In Cruz's mind, there's one way to beat Donald Trump: "with the voters."
http://thehill.com/blogs/ballot-box/presidential-races/271875-cruz-brokered-convention-would-lead-to-voter-revolt

He's right about that. Any success the Establishment had in robbing Trump of the nomination through a BC would lead to a large scale revolt.

And after yesterday, Cruz might be the best chance to beat Trump-though I think the pundits are wrong to get too pessmistic about Trump based on mostly caucus states. But the big story of the night was not that Trump did poorly but that Cruz did very well.

http://diaryofarepublicanhaterblogspotcom.sharedby.co/share/6OElG1

As for Marco Rubio, Trump is right. Every time someone has come after him, they've collapsed in the polls and ended up out of the race.

1. Rick Perry

2. Scott Walker

3. Lindsay Graham

4. Jeb

5. Rubio

The press seems convinced that Trump had a bad debate. But then they always think his debates were bad. Like in South Carolina this is their party line. But the opponent he got into it with in SC was Jeb.

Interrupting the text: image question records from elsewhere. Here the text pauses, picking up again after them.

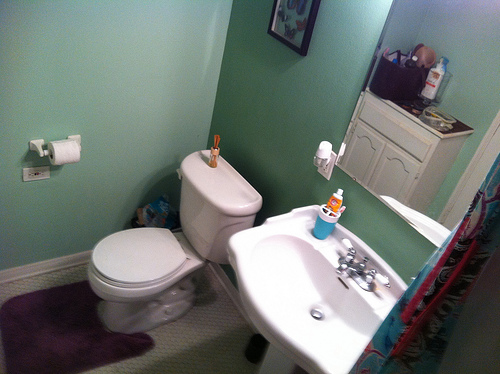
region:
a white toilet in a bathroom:
[91, 141, 263, 333]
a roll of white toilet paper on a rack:
[27, 133, 86, 165]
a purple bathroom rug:
[4, 278, 153, 372]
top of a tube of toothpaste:
[323, 183, 343, 214]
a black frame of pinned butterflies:
[266, 1, 322, 55]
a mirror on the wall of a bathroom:
[333, 0, 498, 250]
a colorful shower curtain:
[345, 143, 499, 370]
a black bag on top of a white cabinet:
[368, 48, 429, 100]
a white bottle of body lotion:
[421, 53, 446, 101]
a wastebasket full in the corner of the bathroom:
[129, 195, 185, 229]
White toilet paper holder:
[28, 133, 82, 156]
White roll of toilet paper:
[45, 137, 82, 166]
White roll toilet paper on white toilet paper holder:
[27, 134, 84, 165]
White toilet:
[83, 145, 262, 336]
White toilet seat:
[88, 225, 188, 287]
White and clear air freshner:
[312, 138, 332, 169]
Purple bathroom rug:
[1, 278, 157, 373]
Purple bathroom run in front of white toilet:
[1, 148, 263, 372]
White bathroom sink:
[226, 200, 410, 372]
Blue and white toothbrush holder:
[310, 200, 340, 242]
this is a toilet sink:
[84, 227, 212, 344]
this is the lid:
[96, 236, 172, 276]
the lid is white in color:
[123, 228, 160, 258]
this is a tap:
[330, 245, 387, 301]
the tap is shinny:
[338, 252, 380, 286]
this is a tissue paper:
[51, 141, 87, 163]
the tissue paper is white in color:
[53, 138, 73, 164]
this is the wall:
[66, 12, 158, 84]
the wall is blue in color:
[95, 30, 172, 92]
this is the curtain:
[411, 241, 473, 313]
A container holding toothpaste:
[315, 185, 348, 242]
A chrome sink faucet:
[335, 231, 390, 297]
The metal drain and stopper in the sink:
[305, 305, 324, 320]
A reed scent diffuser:
[205, 132, 224, 167]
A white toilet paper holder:
[27, 130, 87, 165]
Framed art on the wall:
[262, 0, 327, 65]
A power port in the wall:
[17, 161, 52, 186]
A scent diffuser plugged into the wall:
[312, 137, 332, 169]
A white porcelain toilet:
[78, 143, 263, 339]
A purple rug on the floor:
[2, 273, 160, 372]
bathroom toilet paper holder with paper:
[21, 131, 84, 182]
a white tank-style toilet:
[81, 141, 266, 334]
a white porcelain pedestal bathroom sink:
[228, 202, 413, 372]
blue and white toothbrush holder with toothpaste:
[307, 185, 347, 242]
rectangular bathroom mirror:
[331, 0, 497, 230]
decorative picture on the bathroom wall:
[262, 2, 322, 54]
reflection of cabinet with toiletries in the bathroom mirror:
[331, 35, 492, 220]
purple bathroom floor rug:
[4, 277, 163, 371]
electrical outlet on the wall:
[20, 163, 52, 178]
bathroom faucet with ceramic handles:
[328, 228, 392, 300]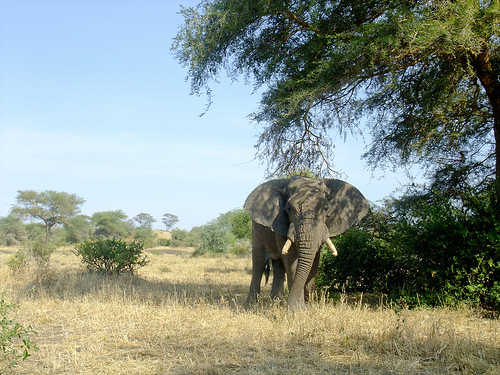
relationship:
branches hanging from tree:
[317, 16, 438, 112] [70, 232, 155, 297]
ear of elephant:
[238, 164, 278, 225] [222, 173, 372, 308]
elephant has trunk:
[222, 173, 372, 308] [290, 229, 322, 309]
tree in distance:
[70, 232, 155, 297] [3, 203, 159, 303]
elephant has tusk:
[222, 173, 372, 308] [272, 227, 297, 266]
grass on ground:
[118, 293, 220, 356] [115, 326, 295, 347]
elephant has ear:
[222, 173, 372, 308] [238, 164, 278, 225]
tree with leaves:
[70, 232, 155, 297] [78, 236, 139, 263]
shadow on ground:
[152, 292, 196, 303] [115, 326, 295, 347]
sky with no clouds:
[26, 26, 151, 160] [64, 86, 134, 150]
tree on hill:
[70, 232, 155, 297] [65, 208, 137, 236]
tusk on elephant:
[279, 233, 293, 256] [222, 173, 372, 308]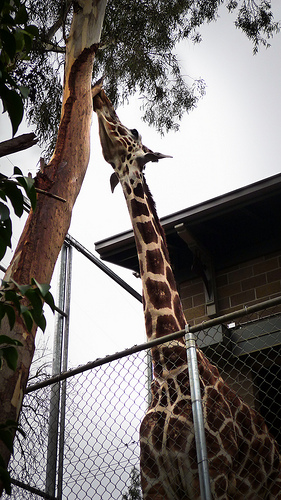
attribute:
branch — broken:
[86, 79, 108, 98]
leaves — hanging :
[150, 25, 151, 29]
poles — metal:
[57, 243, 78, 354]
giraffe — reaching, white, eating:
[93, 87, 278, 496]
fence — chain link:
[1, 370, 137, 497]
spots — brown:
[216, 418, 250, 471]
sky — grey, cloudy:
[75, 288, 125, 341]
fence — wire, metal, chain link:
[0, 287, 263, 497]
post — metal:
[182, 317, 221, 498]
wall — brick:
[218, 245, 271, 289]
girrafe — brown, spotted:
[91, 83, 280, 495]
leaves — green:
[0, 167, 63, 371]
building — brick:
[141, 245, 271, 327]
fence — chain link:
[11, 360, 260, 497]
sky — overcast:
[173, 43, 280, 168]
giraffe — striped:
[81, 118, 261, 492]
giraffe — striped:
[104, 171, 261, 484]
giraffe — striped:
[110, 226, 266, 427]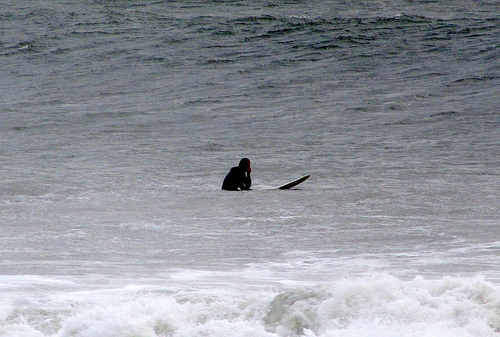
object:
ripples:
[344, 94, 479, 186]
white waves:
[1, 260, 498, 337]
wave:
[0, 0, 500, 337]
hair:
[239, 158, 250, 168]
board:
[279, 174, 311, 189]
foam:
[254, 181, 274, 196]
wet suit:
[221, 166, 251, 191]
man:
[222, 158, 252, 191]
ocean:
[2, 1, 499, 333]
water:
[1, 3, 498, 334]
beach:
[7, 4, 497, 334]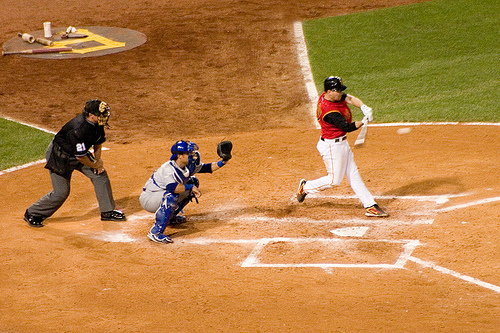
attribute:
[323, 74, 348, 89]
headgear — black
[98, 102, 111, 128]
mask — black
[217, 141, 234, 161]
mitt — black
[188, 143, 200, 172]
mask — blue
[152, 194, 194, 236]
shinguards — blue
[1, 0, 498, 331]
ground — brown, green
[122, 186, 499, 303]
lines — white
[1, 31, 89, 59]
bats — brown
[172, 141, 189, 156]
helmet — blue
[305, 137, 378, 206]
pants — white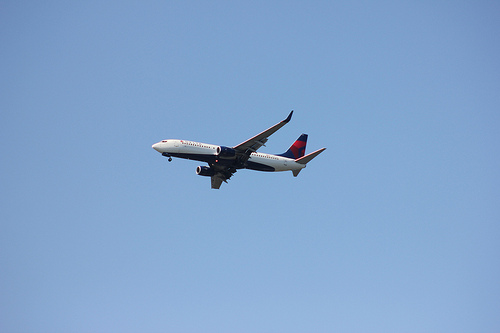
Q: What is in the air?
A: A plane.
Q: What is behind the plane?
A: The sky.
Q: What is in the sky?
A: A plane.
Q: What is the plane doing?
A: Flying.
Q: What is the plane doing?
A: Flying.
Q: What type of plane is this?
A: A passenger plane.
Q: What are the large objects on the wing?
A: The engines.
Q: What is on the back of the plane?
A: The tail.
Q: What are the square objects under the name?
A: The passenger windows.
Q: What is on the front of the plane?
A: The cockpit.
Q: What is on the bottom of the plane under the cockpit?
A: The front landing gear.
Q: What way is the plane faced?
A: The left.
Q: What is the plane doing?
A: Flying in the air.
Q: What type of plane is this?
A: A jet plane.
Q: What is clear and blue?
A: The sky.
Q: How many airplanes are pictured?
A: One.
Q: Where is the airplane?
A: In the sky.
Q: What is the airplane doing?
A: Flying.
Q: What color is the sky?
A: Blue.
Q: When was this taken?
A: During the day.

Nate Silver claims that Trump's numbers went down after that. If so, only mildly and not enough to matter. I mean his final victory in the state was about 11 points which is what he led by all along.

He also won every single county in the state.

Meanwhile Jeb saw his numbers in the toilet after the debate and did so poorly in the primary he had to quit after.

What we can say then is that if the SC debate hurt Trump it was pretty mild and it hurt Jeb much more than it did him. But if you have a tussle with an opponent and you maybe lose a point or two off of what was still a decisive win, and your opponent has to leave the race, I think you won the exchange.

And ditto with Rubio. Some think he scored points with his attacks on Trump. I see no evidence of that whatsoever.

He started this Trump attacks after Nevada and his polls have sagged since. He had an awful night on Super Tuesday-after it, he no longer had any path to winning the nomination outright.

He, unlike, Cruz, needs a BC, it's his only hope. Yet he trails big in Florida.

Again, correlation doesn't always prove causation. But what we can say is that every GOPer who has attacked Trump has subsequently gone down the tubes in this race.